I see. But its only in the UK. That will be cool if the US have DAB stations.
DAB is an European digital broadcasting, equivalent to the HD radio extension in the US.
The main difference is, the US has a single band regulator (FCC), so it was rather easy for them to reshuffle the licenses to free up some space around each major station so they may include the digital stream there.
In Europe the regulation is distributed across all the individual states, each of them "protecting their frequencies", so any more significant reshuffling becomes politically impossible. So for digital radio broadcasting was reserved a separate band (former higher end of VHF TV bands), so instead of transitioning to the digital in the present bands, the digital service is set up separately. It has its advantages and disadvantages.

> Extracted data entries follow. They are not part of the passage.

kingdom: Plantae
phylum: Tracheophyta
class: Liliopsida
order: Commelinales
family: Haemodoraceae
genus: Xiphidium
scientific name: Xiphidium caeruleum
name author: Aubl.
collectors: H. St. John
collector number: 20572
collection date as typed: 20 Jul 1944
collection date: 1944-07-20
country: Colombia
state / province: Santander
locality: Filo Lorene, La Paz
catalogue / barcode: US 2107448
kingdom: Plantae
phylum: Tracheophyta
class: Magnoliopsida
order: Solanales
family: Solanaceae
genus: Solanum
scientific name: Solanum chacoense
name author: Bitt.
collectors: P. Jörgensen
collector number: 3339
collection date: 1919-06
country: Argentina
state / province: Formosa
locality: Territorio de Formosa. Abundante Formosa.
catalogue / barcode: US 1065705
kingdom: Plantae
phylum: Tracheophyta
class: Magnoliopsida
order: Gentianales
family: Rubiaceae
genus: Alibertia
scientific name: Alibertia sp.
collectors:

Disadvantages are, you have no possibility of parallel analog/digital broadcasting as in the US.
On the other hand the digital part does not bear the burden of the analog predecessors (to not interfere with the analog part in the US poses quite severe limitation on the error rate/signal quality requirements because of the modulation style restrictions), because simply in the DAB band are no analog stations to care of at all (so the modulation schemes could be better optimized for the digital transmission). Plus there is more room available in the new band, what means better quality coding (better audio quality) or more robust data protection (worse signal condition tolerance) could be used.
What is sad to me, the original idea in the DVB-T of transmitting a lower resolution stream with more robust protection along with less protected, but way better fidelity "high quality stream" (it allows at least the base quality reception with very bad signal condition, while the quality improves ondce the signal becomes better; so having steps instead of a steep "digital cliff") is getting abandoned, because many operators are arguing "customers prefer no signal at all or best quality instead of gradually worsening quality". Well, I do not trust that statement at all (it is a marketing BS to just squeeze more sh***ty stations into a single multiplex stream to make more money), but the changes are being implemented (the TV appear to have lost the lower quality, more robust part already).
I'm curious, whether the DRM (a digital format for "AM" bands - so LW, MW ans SW, capable of either greater distance, more programs or "FM-like" audio quality in a standard 9kHz wide channel) will ever take off. There has been a talked lot about the present AM bands converting to digital, using even the existing infrastructure (DRM is advertised to be able to use even the nearly a century old transmitter HW by just connecting the new "carrier generator" and "modulation source" from an added computer, so suffice with very minimal investment on the existing broadcast equipment), but I've seen no commercial receiver set capable of receiving the DRM (although there are few stations already transmitting on SW using the DRM format).